Dance faculty debut show of the season “Winterdances”

Headshots of Mair Culbreth, Ishmael Konney, and Dawn Springer

Winterdances: Resilience is faculty concert featuring the original choreography by dance department faculty members Ishmael Konney, Dawn Springer, and Mair Culbreth, as well as guest artist David Roussève. Winterdances: Resilience presents dance works that uplift the human connection through storytelling, joy, and resilience. Here’s a preview of the world premiere works.

Mair W Culbreth Headshot

Be My Ground, When The World Lets Go

Dr. Mair Culbreth 

This work began with a kinesthetic investigation of vertigo—as both a bodily sensation and a condition of ambivalence. Drawing inspiration from filmmaker Catherine Yass’s Falling Away, the process explored verticality not only as a physical experience but as the unsettling sensation of slipping away from oneself, from certainty, from what is known. Vertigo, commonly understood as dizziness or disorientation, emerges here as a rift between subject and reality—an embodied manifestation of the human desire for balance amid instability.  

The sensation of high places and the existential anxiety provoked by the possibility of falling became a metaphor for moments of personal and socio-cultural upheaval. Through movement research with ropes, the dancers investigate how bodies navigate risk, dependence, and trust—how we create ground for one another when stability is no longer guaranteed. Suspended between falling and holding, the work imagines new modes of orientation and relationality in times of collective uncertainty.  

Engaging surrealist materials such as Salvador Dalí and Luis Buñuel’s Un Chien Andalou, the piece approaches surrealism not as escape, but as adaptation: a reorientation toward the strange, fractured, and off-kilter realities of the present moment.  


Ishmael Konney HEADSHOT

Ghana Must Go 

Ishmael Konney 

Inspired by the 1983 expulsion of Ghanaians from Nigeria, Ghana Must Go uses this historical event as a lens to examine the broader human story of movement: forced and unforced migration, relocation, and the search for belonging. Through the metaphor of the body as a bag, the piece explores what we carry with us: memory, identity, and the invisible weight of home.  

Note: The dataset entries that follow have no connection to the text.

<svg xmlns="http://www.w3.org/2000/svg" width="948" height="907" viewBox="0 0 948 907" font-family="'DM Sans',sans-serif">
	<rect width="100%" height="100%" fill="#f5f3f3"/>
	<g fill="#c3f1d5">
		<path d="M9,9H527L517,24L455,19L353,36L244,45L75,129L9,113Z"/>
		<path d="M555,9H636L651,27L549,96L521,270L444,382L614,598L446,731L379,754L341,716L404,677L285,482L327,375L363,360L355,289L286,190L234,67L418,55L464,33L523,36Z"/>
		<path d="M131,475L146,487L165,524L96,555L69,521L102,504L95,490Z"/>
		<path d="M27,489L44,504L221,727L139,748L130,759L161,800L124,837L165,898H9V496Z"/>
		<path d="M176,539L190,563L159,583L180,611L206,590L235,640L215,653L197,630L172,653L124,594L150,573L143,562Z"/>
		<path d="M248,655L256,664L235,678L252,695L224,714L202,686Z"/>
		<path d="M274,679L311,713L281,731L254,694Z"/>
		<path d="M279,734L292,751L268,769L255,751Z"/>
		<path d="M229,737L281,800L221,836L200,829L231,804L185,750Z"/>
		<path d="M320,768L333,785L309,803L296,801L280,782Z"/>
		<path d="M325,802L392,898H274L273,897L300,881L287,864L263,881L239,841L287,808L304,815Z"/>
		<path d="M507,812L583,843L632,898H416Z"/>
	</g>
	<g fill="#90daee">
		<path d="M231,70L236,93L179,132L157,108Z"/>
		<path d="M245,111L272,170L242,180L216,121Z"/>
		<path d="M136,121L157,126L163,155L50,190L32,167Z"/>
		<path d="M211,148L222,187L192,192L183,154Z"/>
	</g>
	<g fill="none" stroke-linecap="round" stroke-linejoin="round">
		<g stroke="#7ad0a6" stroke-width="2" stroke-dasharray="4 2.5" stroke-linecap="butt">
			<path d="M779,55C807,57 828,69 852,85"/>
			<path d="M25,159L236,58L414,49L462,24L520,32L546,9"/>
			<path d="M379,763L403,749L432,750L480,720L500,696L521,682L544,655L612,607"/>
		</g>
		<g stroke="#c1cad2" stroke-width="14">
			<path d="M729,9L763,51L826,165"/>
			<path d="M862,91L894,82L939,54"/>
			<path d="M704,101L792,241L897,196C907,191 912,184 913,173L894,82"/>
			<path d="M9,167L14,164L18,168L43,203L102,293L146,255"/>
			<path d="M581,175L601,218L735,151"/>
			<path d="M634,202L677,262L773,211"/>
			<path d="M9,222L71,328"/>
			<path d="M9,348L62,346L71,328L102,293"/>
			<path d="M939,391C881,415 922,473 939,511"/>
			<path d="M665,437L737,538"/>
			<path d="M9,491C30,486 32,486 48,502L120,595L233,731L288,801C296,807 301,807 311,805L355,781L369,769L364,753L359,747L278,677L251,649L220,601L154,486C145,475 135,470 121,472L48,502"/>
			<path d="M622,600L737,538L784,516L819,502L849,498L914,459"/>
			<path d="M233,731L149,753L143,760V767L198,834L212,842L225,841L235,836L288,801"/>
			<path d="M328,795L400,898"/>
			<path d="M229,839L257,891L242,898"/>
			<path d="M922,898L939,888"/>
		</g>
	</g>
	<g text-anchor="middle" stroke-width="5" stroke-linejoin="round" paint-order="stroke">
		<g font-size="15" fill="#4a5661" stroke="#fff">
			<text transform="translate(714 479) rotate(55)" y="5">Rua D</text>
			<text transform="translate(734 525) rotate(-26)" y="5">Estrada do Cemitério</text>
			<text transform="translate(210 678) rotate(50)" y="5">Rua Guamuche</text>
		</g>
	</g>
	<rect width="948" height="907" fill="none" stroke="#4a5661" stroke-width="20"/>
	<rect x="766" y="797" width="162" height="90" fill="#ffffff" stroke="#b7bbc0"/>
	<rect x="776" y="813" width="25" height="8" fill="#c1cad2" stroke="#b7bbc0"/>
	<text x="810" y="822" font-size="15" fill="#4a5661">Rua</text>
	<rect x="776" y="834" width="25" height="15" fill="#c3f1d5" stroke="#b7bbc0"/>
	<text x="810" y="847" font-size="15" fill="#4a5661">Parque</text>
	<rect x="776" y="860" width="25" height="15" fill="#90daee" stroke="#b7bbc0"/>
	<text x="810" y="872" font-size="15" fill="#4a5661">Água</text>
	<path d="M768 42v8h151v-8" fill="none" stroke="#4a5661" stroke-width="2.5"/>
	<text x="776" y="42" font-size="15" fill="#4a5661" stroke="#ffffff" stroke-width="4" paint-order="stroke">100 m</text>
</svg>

It also reflects on the human connections that emerge through migration, the encounters, relationships, and shared experiences that form as people move from place to place. In Ghana Must Go, movement becomes both burden and bridge, revealing how displacement can also create new forms of community and resilience.  


Dawn Springer headshot

Harps That Once  

Dawn Springer 

The creative process for this piece explored the maturation process of discovering that the structures we exist in (perhaps familial or societal) are often not fixed but constantly shifting.  During the choreographic research, I looked for symbols from other times and places that encapsulated those ideas. That included stories from the paternal side of my family history, Irish poetry, Catholic imagery and culture, and 80s-90s pop music. 

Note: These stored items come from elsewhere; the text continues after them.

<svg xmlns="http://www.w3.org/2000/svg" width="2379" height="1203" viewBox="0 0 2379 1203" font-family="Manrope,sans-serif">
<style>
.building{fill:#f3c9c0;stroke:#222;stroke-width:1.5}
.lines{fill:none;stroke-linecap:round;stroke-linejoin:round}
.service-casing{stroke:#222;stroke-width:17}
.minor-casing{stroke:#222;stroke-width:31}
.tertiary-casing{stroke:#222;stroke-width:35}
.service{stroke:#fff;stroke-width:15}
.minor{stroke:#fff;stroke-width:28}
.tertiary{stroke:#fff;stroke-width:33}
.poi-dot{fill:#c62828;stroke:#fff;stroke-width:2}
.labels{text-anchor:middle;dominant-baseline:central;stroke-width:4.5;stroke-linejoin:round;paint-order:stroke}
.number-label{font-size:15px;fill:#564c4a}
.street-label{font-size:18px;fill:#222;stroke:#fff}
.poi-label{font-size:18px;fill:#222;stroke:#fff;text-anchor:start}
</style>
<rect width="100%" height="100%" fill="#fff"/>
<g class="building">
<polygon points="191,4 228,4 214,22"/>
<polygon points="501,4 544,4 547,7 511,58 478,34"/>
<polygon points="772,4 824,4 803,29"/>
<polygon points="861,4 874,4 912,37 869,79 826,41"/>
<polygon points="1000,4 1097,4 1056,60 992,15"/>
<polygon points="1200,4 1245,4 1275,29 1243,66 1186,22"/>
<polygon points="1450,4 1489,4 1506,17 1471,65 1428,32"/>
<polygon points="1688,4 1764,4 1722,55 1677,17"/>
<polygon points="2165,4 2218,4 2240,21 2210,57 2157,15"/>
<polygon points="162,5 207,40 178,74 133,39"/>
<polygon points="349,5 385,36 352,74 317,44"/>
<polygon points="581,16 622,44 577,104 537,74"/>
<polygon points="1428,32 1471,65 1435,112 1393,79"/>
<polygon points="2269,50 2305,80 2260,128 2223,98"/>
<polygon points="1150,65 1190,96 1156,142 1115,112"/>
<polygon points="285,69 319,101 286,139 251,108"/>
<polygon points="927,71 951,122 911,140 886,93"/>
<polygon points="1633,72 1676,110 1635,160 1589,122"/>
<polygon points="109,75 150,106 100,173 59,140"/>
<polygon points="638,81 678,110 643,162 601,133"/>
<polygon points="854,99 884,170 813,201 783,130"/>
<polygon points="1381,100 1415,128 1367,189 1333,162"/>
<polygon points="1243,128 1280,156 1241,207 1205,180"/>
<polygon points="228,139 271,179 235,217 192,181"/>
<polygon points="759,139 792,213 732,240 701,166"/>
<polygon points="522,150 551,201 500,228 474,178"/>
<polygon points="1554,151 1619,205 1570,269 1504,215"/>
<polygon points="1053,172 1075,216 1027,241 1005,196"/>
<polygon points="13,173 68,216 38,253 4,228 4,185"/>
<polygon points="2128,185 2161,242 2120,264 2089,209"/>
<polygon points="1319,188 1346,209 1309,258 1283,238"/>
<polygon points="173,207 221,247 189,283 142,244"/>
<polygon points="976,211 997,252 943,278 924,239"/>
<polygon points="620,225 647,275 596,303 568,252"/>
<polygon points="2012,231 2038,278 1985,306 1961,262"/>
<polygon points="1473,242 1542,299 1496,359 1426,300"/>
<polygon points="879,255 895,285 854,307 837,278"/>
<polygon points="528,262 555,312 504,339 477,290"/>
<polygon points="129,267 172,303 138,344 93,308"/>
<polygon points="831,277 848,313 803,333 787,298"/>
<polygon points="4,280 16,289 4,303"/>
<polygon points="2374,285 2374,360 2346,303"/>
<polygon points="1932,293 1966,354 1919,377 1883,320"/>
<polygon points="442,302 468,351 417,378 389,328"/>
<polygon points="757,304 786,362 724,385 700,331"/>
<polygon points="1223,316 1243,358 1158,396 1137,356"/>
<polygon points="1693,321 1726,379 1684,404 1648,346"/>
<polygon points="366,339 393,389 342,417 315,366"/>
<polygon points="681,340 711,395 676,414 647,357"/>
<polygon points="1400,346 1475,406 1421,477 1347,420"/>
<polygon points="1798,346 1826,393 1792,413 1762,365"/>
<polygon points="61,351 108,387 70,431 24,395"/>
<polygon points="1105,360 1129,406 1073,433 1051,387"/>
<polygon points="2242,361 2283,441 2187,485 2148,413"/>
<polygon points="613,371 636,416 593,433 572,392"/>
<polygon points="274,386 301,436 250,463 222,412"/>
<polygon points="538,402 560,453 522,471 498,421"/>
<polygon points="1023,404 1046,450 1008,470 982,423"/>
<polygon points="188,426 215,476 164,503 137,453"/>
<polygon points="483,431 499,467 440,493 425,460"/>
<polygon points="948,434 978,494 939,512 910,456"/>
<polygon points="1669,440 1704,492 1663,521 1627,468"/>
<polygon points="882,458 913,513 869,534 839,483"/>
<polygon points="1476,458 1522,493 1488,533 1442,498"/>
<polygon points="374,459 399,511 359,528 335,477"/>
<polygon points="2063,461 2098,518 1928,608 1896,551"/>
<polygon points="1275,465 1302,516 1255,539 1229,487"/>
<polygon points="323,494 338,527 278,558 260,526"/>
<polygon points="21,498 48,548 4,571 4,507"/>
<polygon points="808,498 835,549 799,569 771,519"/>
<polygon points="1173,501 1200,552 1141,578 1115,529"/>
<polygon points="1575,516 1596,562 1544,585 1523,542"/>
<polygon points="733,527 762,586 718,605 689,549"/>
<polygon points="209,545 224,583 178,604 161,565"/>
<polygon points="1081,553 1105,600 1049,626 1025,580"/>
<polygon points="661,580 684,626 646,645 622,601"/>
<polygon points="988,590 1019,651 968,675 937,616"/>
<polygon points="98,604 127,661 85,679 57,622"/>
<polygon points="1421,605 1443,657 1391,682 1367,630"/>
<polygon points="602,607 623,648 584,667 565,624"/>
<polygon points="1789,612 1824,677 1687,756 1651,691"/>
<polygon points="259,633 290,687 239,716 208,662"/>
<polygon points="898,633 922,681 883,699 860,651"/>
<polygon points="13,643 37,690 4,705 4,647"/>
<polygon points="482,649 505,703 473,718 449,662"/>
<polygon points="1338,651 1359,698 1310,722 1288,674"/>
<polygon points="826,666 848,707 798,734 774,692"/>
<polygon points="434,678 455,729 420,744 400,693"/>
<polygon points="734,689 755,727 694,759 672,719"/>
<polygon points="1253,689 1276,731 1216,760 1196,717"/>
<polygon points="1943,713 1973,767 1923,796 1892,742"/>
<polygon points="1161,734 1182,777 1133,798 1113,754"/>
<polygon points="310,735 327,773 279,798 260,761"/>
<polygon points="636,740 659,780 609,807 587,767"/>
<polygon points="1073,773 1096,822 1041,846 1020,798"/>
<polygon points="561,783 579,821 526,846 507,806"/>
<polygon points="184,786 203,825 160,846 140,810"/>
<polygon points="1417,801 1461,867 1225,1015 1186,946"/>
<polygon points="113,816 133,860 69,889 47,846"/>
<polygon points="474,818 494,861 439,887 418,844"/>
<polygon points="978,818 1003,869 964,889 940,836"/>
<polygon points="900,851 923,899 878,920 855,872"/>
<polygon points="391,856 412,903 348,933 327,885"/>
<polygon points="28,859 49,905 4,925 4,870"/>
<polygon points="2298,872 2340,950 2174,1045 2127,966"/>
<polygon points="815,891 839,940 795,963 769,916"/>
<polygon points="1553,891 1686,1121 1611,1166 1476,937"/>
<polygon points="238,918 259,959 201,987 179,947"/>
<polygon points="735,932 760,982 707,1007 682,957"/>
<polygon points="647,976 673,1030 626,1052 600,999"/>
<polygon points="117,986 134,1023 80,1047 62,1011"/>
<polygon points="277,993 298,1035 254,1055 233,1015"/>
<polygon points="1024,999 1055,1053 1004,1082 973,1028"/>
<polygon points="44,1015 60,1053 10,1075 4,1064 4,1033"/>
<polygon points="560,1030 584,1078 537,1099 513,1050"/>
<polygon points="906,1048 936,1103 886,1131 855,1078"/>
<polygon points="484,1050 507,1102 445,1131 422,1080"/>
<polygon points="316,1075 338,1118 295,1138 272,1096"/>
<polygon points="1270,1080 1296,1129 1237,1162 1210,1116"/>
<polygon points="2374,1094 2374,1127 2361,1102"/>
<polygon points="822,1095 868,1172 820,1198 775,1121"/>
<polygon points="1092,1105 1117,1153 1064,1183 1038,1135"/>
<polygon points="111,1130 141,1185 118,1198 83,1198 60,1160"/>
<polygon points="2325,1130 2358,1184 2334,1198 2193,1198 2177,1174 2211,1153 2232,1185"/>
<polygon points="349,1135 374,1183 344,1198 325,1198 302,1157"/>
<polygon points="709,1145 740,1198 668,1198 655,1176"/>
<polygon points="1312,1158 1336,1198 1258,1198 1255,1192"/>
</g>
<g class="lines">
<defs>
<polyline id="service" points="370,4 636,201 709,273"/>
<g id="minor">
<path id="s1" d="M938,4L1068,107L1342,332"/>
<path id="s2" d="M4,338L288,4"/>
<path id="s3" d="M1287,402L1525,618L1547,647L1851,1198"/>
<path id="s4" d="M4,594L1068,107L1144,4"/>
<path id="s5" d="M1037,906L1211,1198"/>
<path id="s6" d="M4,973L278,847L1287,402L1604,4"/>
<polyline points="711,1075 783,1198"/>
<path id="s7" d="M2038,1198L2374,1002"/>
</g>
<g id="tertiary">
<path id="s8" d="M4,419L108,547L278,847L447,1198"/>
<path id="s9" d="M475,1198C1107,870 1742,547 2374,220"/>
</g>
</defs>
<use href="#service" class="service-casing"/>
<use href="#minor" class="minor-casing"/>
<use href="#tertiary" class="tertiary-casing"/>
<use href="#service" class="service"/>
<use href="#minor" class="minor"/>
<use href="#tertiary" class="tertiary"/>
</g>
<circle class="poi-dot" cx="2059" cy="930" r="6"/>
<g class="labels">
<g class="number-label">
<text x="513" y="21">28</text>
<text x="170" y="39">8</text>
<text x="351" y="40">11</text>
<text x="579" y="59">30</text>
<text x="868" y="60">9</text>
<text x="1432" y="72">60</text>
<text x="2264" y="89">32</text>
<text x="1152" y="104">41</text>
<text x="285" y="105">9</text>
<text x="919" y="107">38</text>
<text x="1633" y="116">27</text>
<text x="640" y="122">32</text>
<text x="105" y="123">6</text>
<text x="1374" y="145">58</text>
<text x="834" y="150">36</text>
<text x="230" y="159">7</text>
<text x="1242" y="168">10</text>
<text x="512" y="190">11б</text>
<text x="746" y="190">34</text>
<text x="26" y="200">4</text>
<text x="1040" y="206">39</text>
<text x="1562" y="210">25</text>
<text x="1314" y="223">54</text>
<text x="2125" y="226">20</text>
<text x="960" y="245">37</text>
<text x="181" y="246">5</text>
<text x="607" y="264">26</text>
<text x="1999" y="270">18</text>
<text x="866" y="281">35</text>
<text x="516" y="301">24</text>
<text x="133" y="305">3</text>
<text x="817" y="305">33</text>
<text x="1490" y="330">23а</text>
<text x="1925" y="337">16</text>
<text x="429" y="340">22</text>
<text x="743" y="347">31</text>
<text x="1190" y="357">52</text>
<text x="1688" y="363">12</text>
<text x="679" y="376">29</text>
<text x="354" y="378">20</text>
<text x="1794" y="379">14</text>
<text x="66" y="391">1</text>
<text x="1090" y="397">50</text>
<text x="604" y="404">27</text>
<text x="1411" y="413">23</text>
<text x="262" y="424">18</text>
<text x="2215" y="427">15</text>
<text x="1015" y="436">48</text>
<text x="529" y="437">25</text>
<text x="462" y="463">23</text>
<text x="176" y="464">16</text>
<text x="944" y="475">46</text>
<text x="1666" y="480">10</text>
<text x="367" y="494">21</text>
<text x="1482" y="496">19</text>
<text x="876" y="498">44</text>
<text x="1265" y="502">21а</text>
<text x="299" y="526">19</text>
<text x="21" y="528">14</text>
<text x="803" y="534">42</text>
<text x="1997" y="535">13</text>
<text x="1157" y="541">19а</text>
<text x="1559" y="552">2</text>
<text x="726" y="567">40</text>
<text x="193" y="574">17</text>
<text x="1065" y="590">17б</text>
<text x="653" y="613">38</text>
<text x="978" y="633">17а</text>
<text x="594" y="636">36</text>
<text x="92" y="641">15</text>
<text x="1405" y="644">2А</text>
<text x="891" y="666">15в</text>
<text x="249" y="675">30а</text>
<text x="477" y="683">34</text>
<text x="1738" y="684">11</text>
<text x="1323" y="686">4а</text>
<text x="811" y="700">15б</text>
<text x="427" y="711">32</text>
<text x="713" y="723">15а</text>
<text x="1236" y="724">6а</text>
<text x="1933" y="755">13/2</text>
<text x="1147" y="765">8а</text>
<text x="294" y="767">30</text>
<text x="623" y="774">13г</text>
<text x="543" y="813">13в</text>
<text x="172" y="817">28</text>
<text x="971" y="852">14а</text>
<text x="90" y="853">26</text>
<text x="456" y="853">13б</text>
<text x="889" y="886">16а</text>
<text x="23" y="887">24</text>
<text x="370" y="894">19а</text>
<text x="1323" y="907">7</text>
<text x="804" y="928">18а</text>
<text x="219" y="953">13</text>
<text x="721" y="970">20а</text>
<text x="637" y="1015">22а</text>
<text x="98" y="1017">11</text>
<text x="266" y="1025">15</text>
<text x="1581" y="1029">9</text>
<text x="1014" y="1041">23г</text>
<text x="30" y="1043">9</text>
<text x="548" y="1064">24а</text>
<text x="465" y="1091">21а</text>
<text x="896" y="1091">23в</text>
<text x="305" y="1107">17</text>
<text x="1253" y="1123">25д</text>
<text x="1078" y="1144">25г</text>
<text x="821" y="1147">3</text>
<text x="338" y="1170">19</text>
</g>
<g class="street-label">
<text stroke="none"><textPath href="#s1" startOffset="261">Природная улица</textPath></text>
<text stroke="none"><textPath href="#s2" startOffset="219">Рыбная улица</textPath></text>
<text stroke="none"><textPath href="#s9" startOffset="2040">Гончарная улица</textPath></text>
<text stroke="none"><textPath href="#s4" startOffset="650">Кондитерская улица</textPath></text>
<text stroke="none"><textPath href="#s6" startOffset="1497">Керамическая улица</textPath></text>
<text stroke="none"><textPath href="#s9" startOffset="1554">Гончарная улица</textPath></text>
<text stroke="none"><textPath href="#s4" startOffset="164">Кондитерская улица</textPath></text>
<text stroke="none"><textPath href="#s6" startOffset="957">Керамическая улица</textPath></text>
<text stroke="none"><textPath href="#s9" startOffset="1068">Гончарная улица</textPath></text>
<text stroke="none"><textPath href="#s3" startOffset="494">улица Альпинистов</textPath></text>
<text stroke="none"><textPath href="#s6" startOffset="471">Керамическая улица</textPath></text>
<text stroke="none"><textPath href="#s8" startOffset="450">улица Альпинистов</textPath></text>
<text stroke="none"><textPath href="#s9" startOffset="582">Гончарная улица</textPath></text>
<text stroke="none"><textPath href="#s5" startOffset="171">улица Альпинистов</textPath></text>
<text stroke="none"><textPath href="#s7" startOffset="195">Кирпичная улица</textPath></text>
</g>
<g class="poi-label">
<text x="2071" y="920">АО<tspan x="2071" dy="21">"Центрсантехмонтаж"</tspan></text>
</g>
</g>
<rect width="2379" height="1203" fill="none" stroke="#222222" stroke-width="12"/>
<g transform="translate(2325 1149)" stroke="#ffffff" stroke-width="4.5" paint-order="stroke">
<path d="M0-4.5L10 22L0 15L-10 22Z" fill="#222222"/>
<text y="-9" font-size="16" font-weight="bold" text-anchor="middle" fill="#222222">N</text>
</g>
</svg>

The title references Irish poet Thomas Moore’s 17th century poem, The Harp that Once Through Tara’s Halls, written while Ireland was under English rule. Considering similar themes of cultural inheritence and loss, Harps That Once reflects on what resonates after structures and ideals fracture — what remains and what is built when the illusion of permanence fades. 


David Roussève headshot

CARE 

David Roussève 

Roussève partnered with UWM Dance and community partners Diverse & Resilient and local dancers to create his work “CARE,” which serves as the final stage of Roussève’s dance and community-engaged research project, Care: Illuminating Milwaukee’s Queer and Trans Communities. Roussève’s piece features three local ballroom dancers who collaborated with him on the crucial vogue and ballroom section of the work. Richard Buda Brasfield, Jacques Infiniti Hall, and DaCosta Martín worked closely with Roussève to bring the authenticity and artistry of vogue to Roussève’s contemporary work.